Leonel Bolsonello

Personal information
- Date of birth: August 4, 1966 (age 59)
- Place of birth: Brazil
- Position: Striker

Senior career*
- Years: Team / Apps / (Gls)
- 0000–1987: Matsubara
- 1988–1990: Passo Fundo
- 1991–1992: Fluminense FC
- 1992–1994: Pumas
- 1994–1995: Veracruz
- 1995–1996: FAS
- 1996: Toluca
- 1997: Zacatepec
- 1997–1999: Venados
- 1999: Toronto Lynx

= Leonel Bolsonello =

Brazilian footballer (born 1961)

Leonel Bolsonello (born 2 August 1966) is a Brazilian former footballer.

==Career==

Bolsonello started his career with Brazilian side Matsubara. In 1988, he signed for Brazilian side Passo Fundo. In 1991, he signed for Brazilian side Fluminense FC. In 1992, he signed for Mexican side Pumas. He was initially regarded as a fan favorite. He scored eighteen goals in his first season while playing for the club. In 1994, he signed for Mexican side Veracruz. In 1995, he signed for Salvadoran side FAS. In 1996, he signed for Mexican side Toluca. In 1997, he signed for Mexican side Zacatepec.

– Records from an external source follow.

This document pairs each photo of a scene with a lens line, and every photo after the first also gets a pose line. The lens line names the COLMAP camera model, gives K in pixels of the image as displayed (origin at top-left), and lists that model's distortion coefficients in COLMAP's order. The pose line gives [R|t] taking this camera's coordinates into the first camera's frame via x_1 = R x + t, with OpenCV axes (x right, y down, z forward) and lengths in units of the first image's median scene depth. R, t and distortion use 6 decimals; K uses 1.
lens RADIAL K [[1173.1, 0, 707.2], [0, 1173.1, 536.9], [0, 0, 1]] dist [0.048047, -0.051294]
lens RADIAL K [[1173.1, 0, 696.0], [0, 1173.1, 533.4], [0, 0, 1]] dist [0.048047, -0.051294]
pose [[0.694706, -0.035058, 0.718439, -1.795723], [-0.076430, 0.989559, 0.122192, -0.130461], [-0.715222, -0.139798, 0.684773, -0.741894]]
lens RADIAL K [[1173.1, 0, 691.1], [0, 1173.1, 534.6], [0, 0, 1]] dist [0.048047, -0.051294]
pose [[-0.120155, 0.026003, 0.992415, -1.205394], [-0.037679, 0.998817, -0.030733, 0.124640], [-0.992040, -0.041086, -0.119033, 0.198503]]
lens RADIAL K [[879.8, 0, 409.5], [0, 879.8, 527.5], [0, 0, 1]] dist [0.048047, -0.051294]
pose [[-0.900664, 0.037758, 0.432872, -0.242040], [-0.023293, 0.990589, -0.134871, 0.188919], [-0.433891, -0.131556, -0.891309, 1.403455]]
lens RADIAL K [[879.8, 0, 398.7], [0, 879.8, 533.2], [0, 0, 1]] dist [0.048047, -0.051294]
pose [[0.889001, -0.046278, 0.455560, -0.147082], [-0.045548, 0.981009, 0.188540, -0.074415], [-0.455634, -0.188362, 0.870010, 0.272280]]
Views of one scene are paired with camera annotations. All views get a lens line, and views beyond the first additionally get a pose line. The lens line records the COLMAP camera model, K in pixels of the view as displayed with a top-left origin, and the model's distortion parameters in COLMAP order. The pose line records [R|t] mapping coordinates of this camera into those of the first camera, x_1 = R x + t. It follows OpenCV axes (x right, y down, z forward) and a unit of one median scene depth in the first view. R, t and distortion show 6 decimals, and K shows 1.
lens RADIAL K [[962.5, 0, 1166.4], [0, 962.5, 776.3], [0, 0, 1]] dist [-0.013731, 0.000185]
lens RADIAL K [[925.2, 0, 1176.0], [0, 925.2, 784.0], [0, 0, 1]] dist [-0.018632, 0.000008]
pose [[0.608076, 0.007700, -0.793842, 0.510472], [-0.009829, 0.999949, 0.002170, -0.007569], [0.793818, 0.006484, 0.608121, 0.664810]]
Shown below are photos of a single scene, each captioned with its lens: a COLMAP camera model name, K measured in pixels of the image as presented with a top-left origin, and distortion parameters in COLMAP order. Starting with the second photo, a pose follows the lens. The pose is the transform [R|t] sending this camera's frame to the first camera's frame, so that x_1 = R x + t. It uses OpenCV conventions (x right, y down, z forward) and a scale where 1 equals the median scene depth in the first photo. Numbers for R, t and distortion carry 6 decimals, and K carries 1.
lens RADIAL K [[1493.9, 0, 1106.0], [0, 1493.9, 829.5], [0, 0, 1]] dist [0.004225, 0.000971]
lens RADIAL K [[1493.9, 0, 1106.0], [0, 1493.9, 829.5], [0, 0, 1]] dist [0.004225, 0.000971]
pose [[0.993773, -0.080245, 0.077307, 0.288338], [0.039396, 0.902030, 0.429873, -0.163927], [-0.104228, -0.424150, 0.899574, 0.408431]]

In 1999, he signed for Canadian side Toronto Lynx.

==Style of play==

Bolsonello mainly operated as a striker. He was known for his shooting power.

==Personal life==

After retiring from professional football, Bolsonello lived in Mexico City, Mexico and Passo Fundo, Brazil. He worked as a player agent.